> Problem requirements
Nothing but the pictures should be dropped; repeat the rest of the data below exactly.

> Records for this task
----

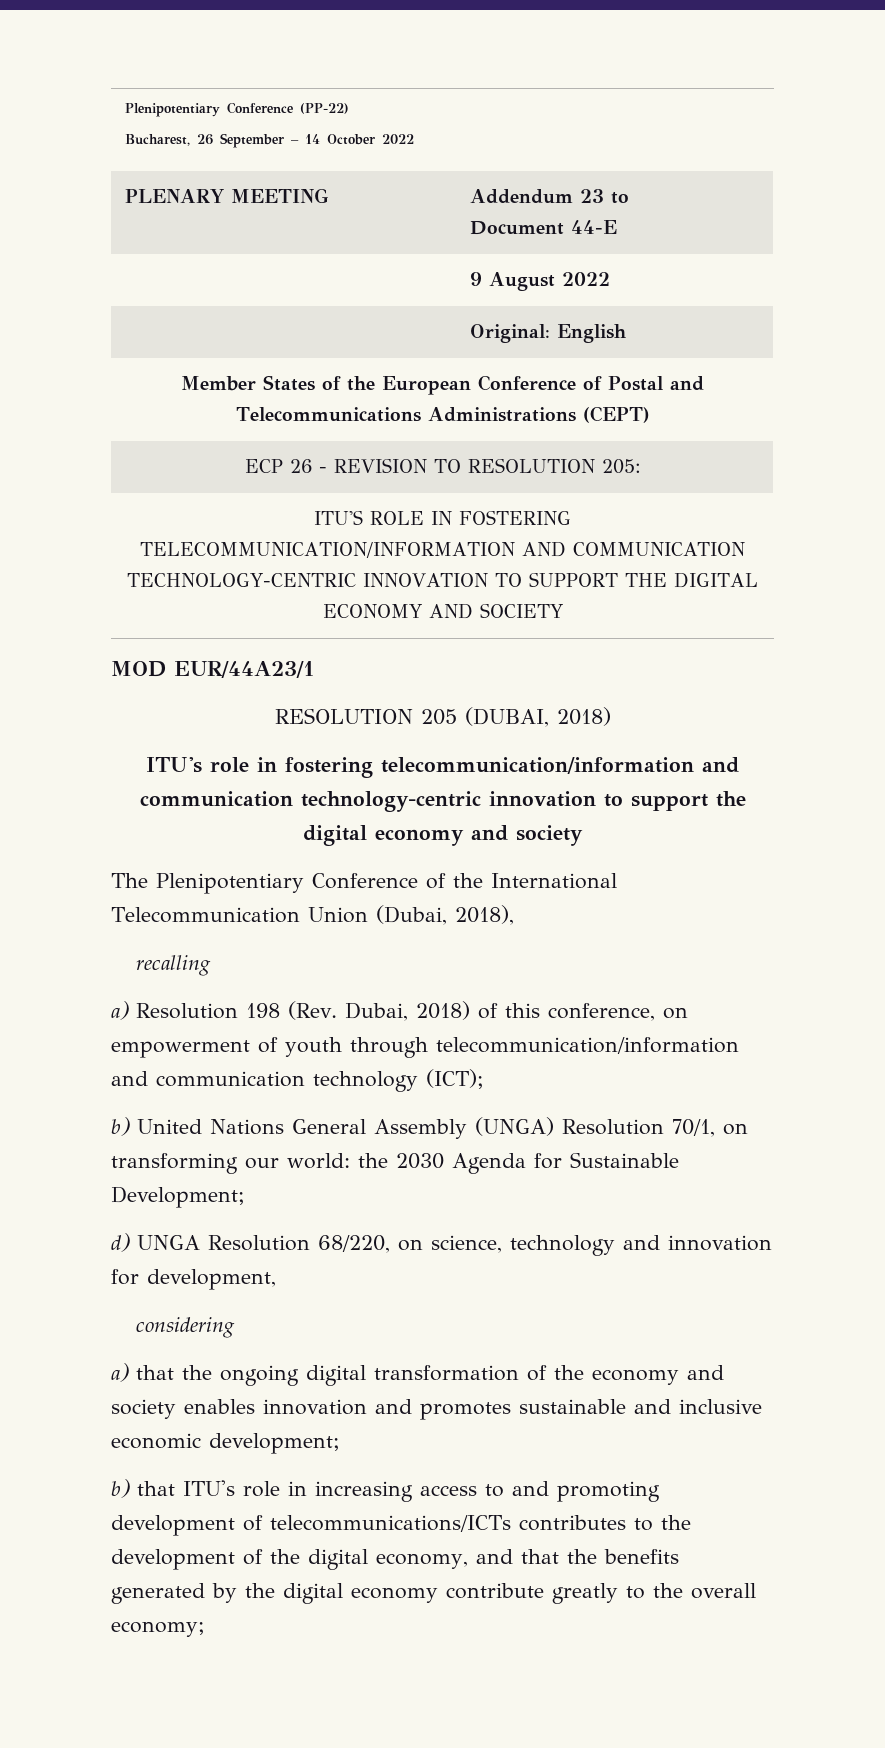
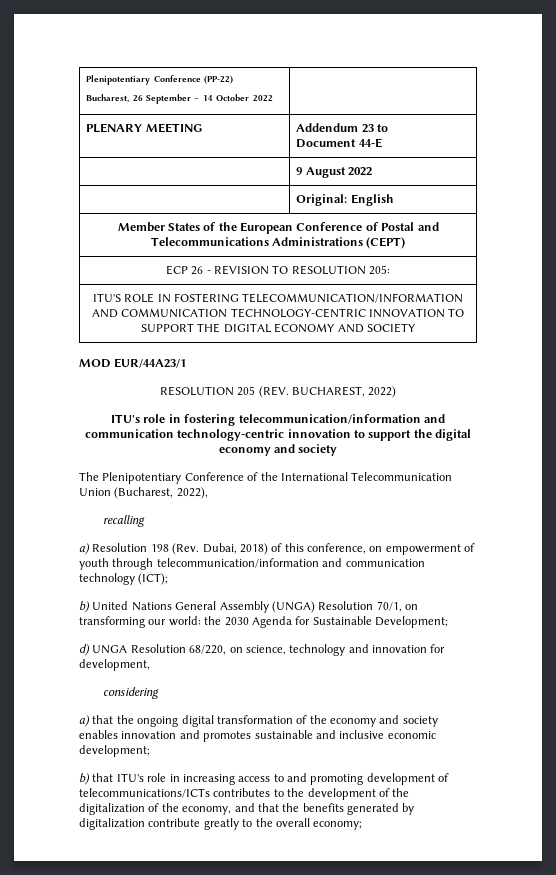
[464,707,611,727] (DUBAI, 2018) -> [258,386,397,398] (REV. BUCHAREST, 2022)
[375,905,514,925] (Dubai, 2018), -> [114,487,208,499] (Bucharest, 2022),
[308,1549,368,1570] digital -> [79,803,179,815] digitalization of the
[245,1583,438,1604] the digital economy -> [79,818,145,830] digitalization

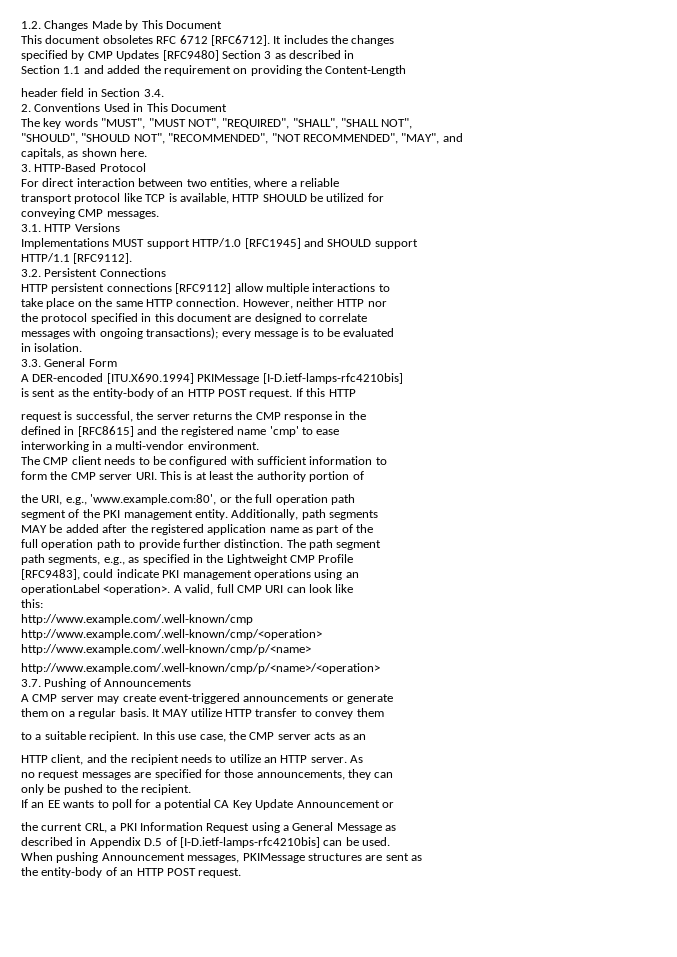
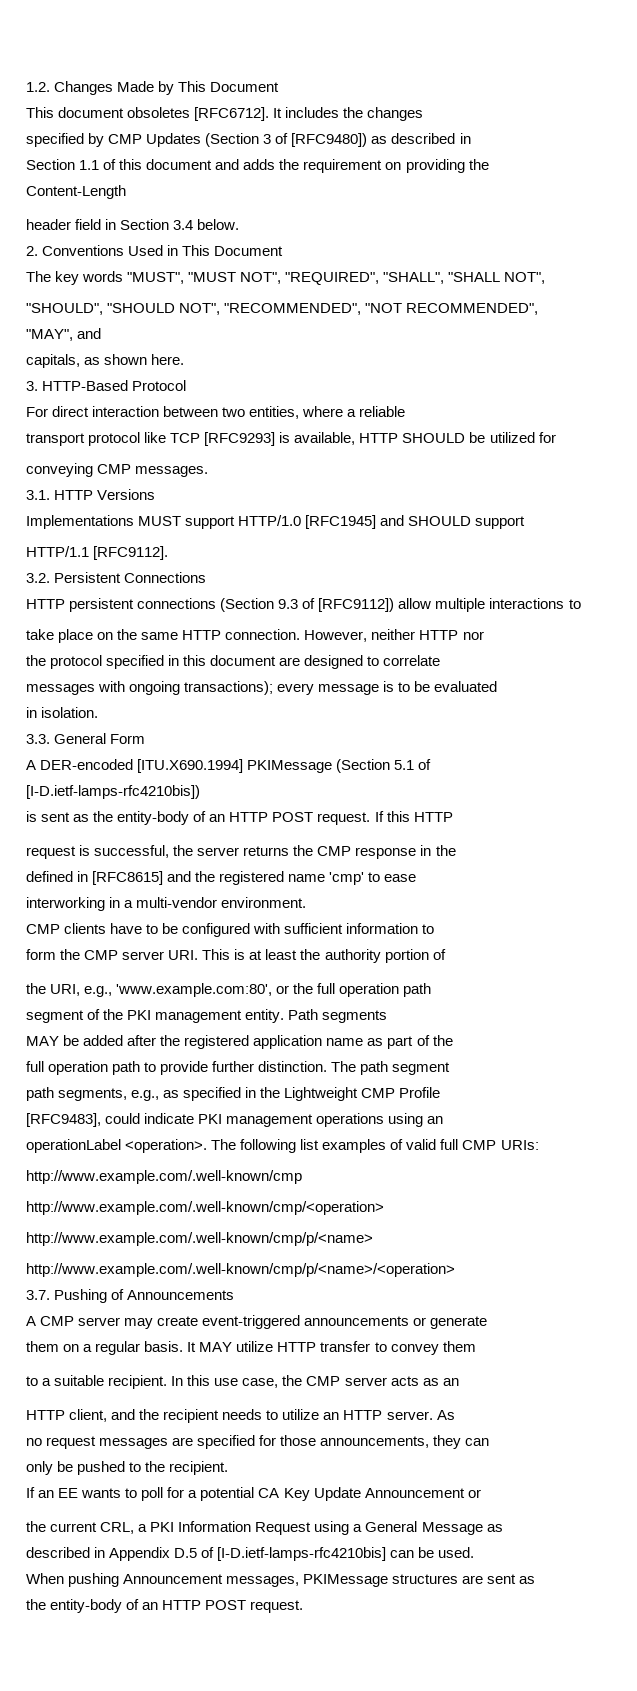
[156,35,208,44] RFC 6712 -> (191, 112) none
[162,50,272,61] [RFC9480] Section 3 -> [205,133,368,147] (Section 3 of [RFC9480])
[83,65,141,74] and added -> [103,159,276,170] of this document and adds
[143,89,164,97] 3.4. -> [173,219,240,230] 3.4 below.
(166, 198) none -> [204,432,276,446] [RFC9293]
[175,283,232,294] [RFC9112] -> [220,598,395,612] (Section 9.3 of [RFC9112])
[262,373,403,384] [I-D.ietf-lamps-rfc4210bis] -> [336,759,432,773] [26,785,200,799] (Section 5.1 of [I-D.ietf-lamps-rfc4210bis])
[21,456,136,465] The CMP client needs -> [26,923,143,934] CMP clients have
[231,509,326,520] Additionally, path -> [288,1009,319,1020] Path
[173,584,354,595] [21,599,43,608] A valid, full CMP URI can look like // this: -> [211,1139,539,1153] The following list examples of valid full CMP URIs:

----

> Worked solution
[464,707,611,727] (DUBAI, 2018) -> [258,386,397,398] (REV. BUCHAREST, 2022)
[375,905,514,925] (Dubai, 2018), -> [114,487,208,499] (Bucharest, 2022),
[308,1549,368,1570] digital -> [79,803,179,815] digitalization of the
[245,1583,438,1604] the digital economy -> [79,818,145,830] digitalization

[156,35,208,44] RFC 6712 -> (191, 112) none
[162,50,272,61] [RFC9480] Section 3 -> [205,133,368,147] (Section 3 of [RFC9480])
[83,65,141,74] and added -> [103,159,276,170] of this document and adds
[143,89,164,97] 3.4. -> [173,219,240,230] 3.4 below.
(166, 198) none -> [204,432,276,446] [RFC9293]
[175,283,232,294] [RFC9112] -> [220,598,395,612] (Section 9.3 of [RFC9112])
[262,373,403,384] [I-D.ietf-lamps-rfc4210bis] -> [336,759,432,773] [26,785,200,799] (Section 5.1 of [I-D.ietf-lamps-rfc4210bis])
[21,456,136,465] The CMP client needs -> [26,923,143,934] CMP clients have
[231,509,326,520] Additionally, path -> [288,1009,319,1020] Path
[173,584,354,595] [21,599,43,608] A valid, full CMP URI can look like // this: -> [211,1139,539,1153] The following list examples of valid full CMP URIs:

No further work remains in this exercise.